最悪の精神状態①:社会不安障害(SAD)治療体験記

最悪の精神状態①

社会不安障害(SAD)の治療が順調に進んでいた、人と話すことが楽しくなってきた、堂々と人前で話すことができるようになってきた、全てが上手くいっていた…。そんな私の身にある事件が起きてしまいました。

この文章を書いている今はその事件から4ヶ月ほど経っています。

今はまた日常の生活に戻っています。笑うこともできます。眠ることもできます。食事をすることもできます。そんな日常の何気ないことがこれほど大切であり、ありがたいことであると再認識させる…、そんな事件が私の身に起こってしまいました。

ここまで引っ張っておきながら詳細をお伝えできないのが心苦しいのですが、仕事上のことで大失敗をしてしまいました

それもささいな失敗ではなく、心にズシーンと響くほどの大きなものであったので、精神的に尋常ではないダメージを受けてしまいました。

再度言いますが、仕事上のことなので詳細はお伝えできません。しかし、社会不安障害の患者であり、元々精神面が弱い私が心に負ったダメージは深く、その失敗の日からまずは食欲が徐々に無くなってゆきました。

朝、昼、晩と食事の時間になっても全くお腹がすかなくなったのです。「お腹がすいているけど食べる気がしない」というものではなく、『お腹がすくこと』自体がなくなったのです。

口にできるものといえば「飲むヨーグルト」ぐらいでした。もちろん、それだけで日々の栄養が補えるはずはなく、段々と自分がやつれてゆくのがわかりました。

次に、段々と感情が無くなりました。

笑うことができなくなりました。怒ることができなくなりました。楽しむことができなくなりました。哀しむことさえができなくなりました。表情だけでなく、心の中の感情までもが完全に無くなってしまったのです。

何をする気も起きません。喜怒哀楽、全ての感情を楽しむことができなくなってしまったのです。
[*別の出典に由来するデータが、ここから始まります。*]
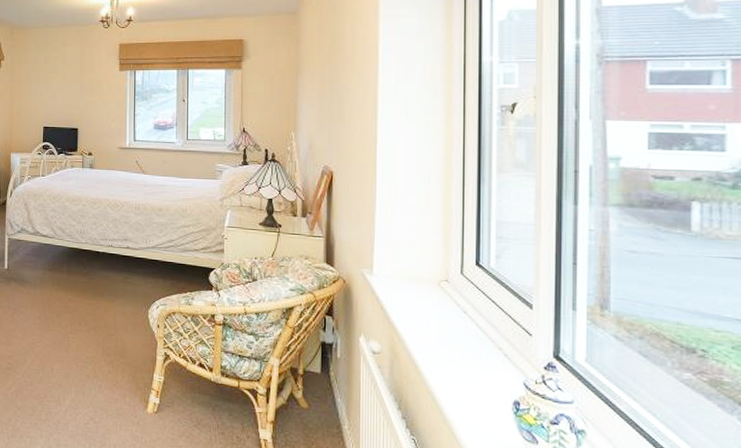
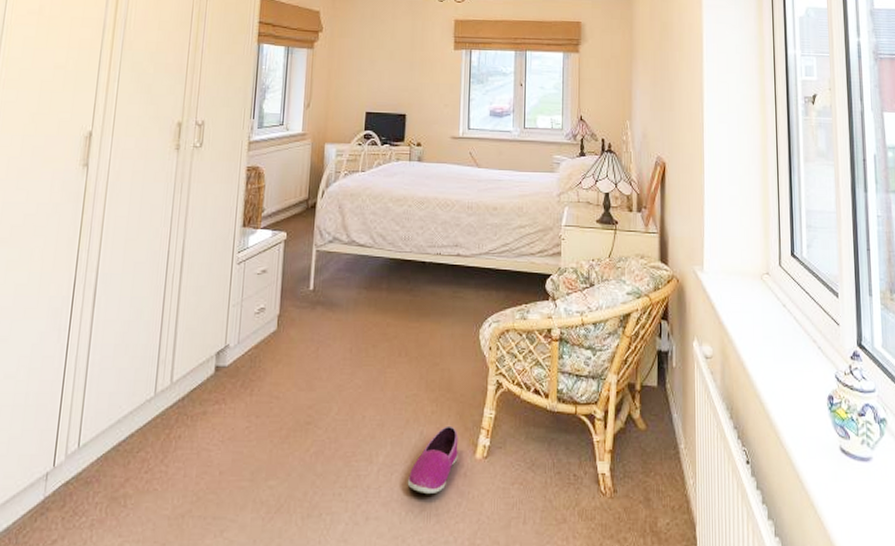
shoe: none [89,383,132,435] -> present [407,425,459,495]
もちろん、家から出ればなるべく感情を表に出そうとしてきました。しかし、家に帰ったとたんにベッドに突っ伏してしまい、それからは何もできなくなってしまいました。

最後に、睡眠がとれなくなってしまいました。不思議なことに全く眠くならないのです。

何とか寝ようとベッドにもぐりこんでも目がさえてしまい、まったく寝付くことができなくなりました。眠ろうとベッドに入ったまま眠れず、そのまま朝を迎える日が続きました。そんな状態にもかかわらず、昼間も全く眠くならなかったのです。

言うまでも無く、これは異常な状態です。

一番初めに母が私の異常に気づき、「早く診察してもらった方が良い」と言われ、社会不安障害の治療を開始してから初めて母に連れられていつもの病院に向かいました。